Job item: Rewrite the lines of the records below as one numbered list, skipping blank lines and leaving out the pictures.
[Input records — start]
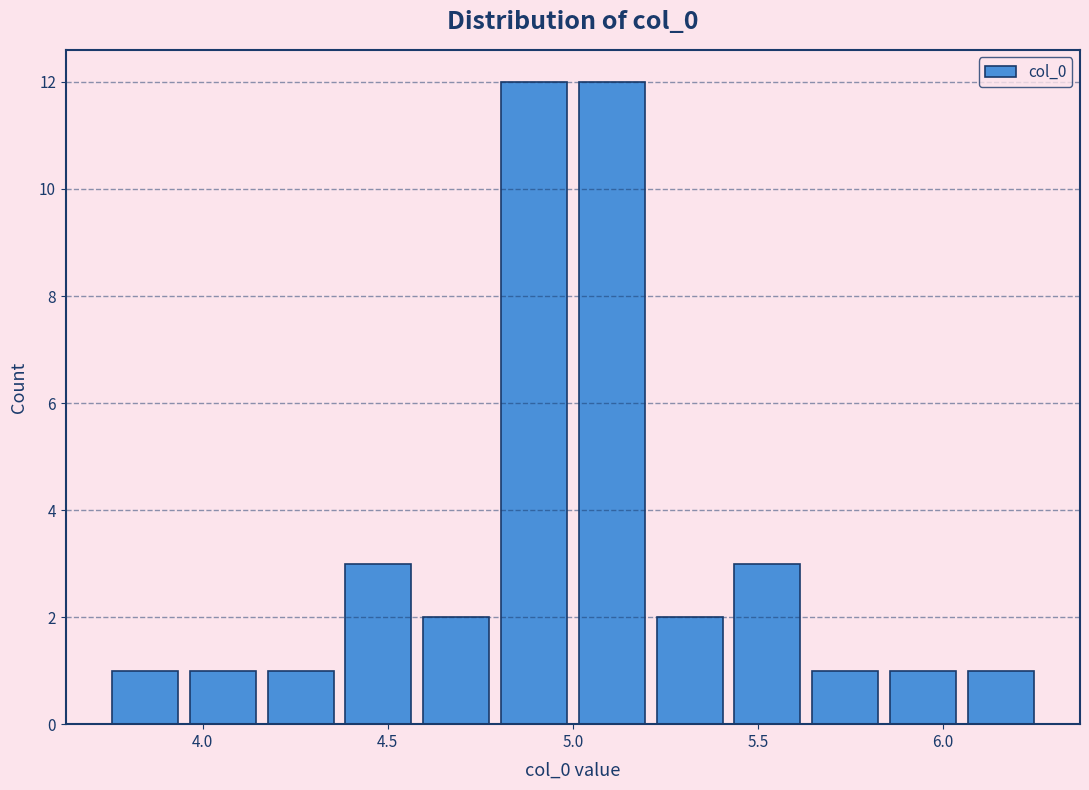

Reading left to right, list every bar in this chart as the range it spans on the x-axis followed by its height. Neither the bar edges nor the heights are printed on the chart, so give them approximately, as read against the axes.

3.75 to 3.95: 1
3.95 to 4.15: 1
4.15 to 4.35: 1
4.35 to 4.60: 3
4.60 to 4.80: 2
4.80 to 5.00: 12
5.00 to 5.20: 12
5.20 to 5.40: 2
5.40 to 5.65: 3
5.65 to 5.85: 1
5.85 to 6.05: 1
6.05 to 6.25: 1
[Input records — finish]
Task output:
1. Reading left to right, list every bar in this chart as the range it spans on the x-axis followed by its height. Neither the bar edges nor the heights are printed on the chart, so give them approximately, as read against the axes.
2. 3.75 to 3.95: 1
3. 3.95 to 4.15: 1
4. 4.15 to 4.35: 1
5. 4.35 to 4.60: 3
6. 4.60 to 4.80: 2
7. 4.80 to 5.00: 12
8. 5.00 to 5.20: 12
9. 5.20 to 5.40: 2
10. 5.40 to 5.65: 3
11. 5.65 to 5.85: 1
12. 5.85 to 6.05: 1
13. 6.05 to 6.25: 1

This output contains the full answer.